### [Perintah 1]
Menurut teks tentang Sayyid Idrus, pada umur berapa ia pertama kali datang ke Indonesia?
### [Perintah 2]
Teks tentang Sayyid Idrus menyebutkan bahwa usaha dagangnya di Pekalongan tidak maju. Jelaskan sebab yang diberikan teks itu.

**** Teks Dokumen ****

Dalam buku Perguruan Islam Al-Khairaat dari Masa ke Masa yang disusun oleh Pengurus Besar Al-Khairaat disebutkan bahwa Indonesia bukan negeri asing dan baru bagi Sayyid Idrus, Ia pertama kali datang ke negeri ini pada saat berumur kurang lebih 17 tahun bersama ayahnya dengan maksud mengunjungi sanak keluarga yang berada di Pulau Jawa dan Sulawesi, Kunjungan keduanya pada tahun 1922 berkaitan erat dengan sikap dan perlawanannya yang keras terhadap imprealisme Inggris di negerinya, pilihan ke Indonesia tidak hanya melepaskan kerinduannya dengan kampung halaman neneknya, tetapi sekaligus menetap dan berkiprah untuk umat Islam di Indonesia.

Beliau masuk ke Indonesia dan menetap di Pekalongan untuk beberapa waktu lamanya dan menikah dengan pasangan hidupnya, Syarifah Aminah binti Thalib al-Jufri dan bersama menikmati pahit manisnya kehidupan. Ketika itu beliau berdagang kain batik tetapi tidak mendapat kemajuan karena cintanya kepada dunia pendidikan melebihi dari segala-galanya. Dari pernikahan tersebut beliau dikaruniai dua anak perempuan, Syarifah Lulu' dan Syarifah Nikmah. Syarifah Lulu' kemudian menikah dengan Sayyid Seggaf bin Syekh al-Jufri, yang salah seorang anaknya adalah Dr. H. Salim Seggaf al-Jufri, Menteri Sosial Indonesia ke-26 dan Duta Besar RI untuk Kerajaan Arab Saudi dan Kesultanan Oman periode 2005-2009. Habib Idrus kemudian meninggalkan perdagangan dan beliau pindah ke Solo.

**** Kutipan Baris ****

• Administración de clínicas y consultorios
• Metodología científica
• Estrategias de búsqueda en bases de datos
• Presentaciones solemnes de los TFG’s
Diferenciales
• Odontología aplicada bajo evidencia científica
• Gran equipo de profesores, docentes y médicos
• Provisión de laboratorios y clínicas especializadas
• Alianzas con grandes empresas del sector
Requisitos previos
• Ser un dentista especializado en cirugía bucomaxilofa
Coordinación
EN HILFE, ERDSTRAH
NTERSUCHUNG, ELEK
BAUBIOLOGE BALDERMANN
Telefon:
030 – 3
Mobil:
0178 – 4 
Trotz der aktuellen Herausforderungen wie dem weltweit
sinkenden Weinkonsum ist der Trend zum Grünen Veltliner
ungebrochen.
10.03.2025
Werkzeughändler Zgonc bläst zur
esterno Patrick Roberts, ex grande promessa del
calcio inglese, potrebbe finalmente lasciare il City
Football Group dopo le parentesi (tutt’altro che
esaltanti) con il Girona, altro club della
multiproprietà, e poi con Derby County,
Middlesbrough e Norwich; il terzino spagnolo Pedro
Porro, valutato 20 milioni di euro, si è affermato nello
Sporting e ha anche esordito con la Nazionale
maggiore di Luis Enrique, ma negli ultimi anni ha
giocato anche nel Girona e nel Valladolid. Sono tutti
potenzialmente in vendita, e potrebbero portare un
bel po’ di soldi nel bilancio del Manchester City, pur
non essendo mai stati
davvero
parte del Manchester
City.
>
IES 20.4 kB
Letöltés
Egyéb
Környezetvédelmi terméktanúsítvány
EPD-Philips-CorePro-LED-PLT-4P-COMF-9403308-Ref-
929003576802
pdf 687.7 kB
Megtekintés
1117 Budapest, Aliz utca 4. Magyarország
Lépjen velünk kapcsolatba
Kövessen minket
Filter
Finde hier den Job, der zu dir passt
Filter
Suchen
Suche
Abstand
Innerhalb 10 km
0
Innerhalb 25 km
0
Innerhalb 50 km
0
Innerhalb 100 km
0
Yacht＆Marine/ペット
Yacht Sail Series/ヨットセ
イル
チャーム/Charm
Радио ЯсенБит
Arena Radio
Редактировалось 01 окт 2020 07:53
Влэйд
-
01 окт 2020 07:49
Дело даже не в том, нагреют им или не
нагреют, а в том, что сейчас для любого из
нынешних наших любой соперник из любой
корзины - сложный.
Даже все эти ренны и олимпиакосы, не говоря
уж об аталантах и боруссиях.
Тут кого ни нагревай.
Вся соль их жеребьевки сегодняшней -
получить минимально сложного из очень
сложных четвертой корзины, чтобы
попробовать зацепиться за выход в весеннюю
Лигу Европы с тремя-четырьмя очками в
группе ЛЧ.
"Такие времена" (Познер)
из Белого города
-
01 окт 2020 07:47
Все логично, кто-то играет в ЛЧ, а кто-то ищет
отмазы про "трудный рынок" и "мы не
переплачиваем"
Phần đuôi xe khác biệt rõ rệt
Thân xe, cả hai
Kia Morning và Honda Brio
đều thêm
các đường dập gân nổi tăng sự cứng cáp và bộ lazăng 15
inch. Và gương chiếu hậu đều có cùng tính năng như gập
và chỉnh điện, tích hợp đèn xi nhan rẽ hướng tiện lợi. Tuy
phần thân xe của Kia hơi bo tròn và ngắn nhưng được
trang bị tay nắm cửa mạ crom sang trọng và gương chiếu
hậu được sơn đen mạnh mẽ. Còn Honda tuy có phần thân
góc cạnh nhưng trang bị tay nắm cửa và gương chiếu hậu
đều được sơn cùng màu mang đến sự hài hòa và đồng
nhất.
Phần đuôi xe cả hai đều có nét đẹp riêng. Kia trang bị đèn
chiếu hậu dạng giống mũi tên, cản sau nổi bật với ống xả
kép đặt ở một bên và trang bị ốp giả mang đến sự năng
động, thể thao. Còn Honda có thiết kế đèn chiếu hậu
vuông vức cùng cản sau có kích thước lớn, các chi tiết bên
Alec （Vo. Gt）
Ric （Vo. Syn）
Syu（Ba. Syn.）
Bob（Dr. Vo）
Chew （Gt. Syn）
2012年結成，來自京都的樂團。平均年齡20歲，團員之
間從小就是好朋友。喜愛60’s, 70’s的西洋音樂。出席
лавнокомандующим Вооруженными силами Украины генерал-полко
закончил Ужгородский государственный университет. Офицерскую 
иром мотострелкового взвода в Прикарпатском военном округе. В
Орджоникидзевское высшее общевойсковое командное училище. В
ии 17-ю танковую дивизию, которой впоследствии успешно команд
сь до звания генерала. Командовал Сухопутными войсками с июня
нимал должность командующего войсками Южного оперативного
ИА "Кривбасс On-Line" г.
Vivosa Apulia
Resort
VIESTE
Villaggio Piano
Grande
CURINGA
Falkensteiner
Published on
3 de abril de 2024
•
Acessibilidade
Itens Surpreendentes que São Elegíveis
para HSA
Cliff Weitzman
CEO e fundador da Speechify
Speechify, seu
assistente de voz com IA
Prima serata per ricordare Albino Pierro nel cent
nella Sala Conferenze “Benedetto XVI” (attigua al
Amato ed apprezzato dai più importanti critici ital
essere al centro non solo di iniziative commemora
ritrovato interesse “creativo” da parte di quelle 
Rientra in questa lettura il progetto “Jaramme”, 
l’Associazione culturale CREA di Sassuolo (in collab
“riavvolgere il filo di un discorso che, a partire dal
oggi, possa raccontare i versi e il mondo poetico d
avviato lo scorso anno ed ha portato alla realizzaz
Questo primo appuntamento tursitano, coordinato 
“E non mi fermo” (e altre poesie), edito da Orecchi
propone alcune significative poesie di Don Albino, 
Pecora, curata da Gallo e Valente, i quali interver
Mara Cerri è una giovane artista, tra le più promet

****

### [Jawaban Anda 1]
Sekitar 17 tahun.

### [Jawaban Anda 2]
Di Pekalongan, ia berdagang kain batik, tetapi usaha itu tidak mendapat kemajuan. Menurut teks, sebabnya adalah cintanya kepada dunia pendidikan melebihi segala-galanya.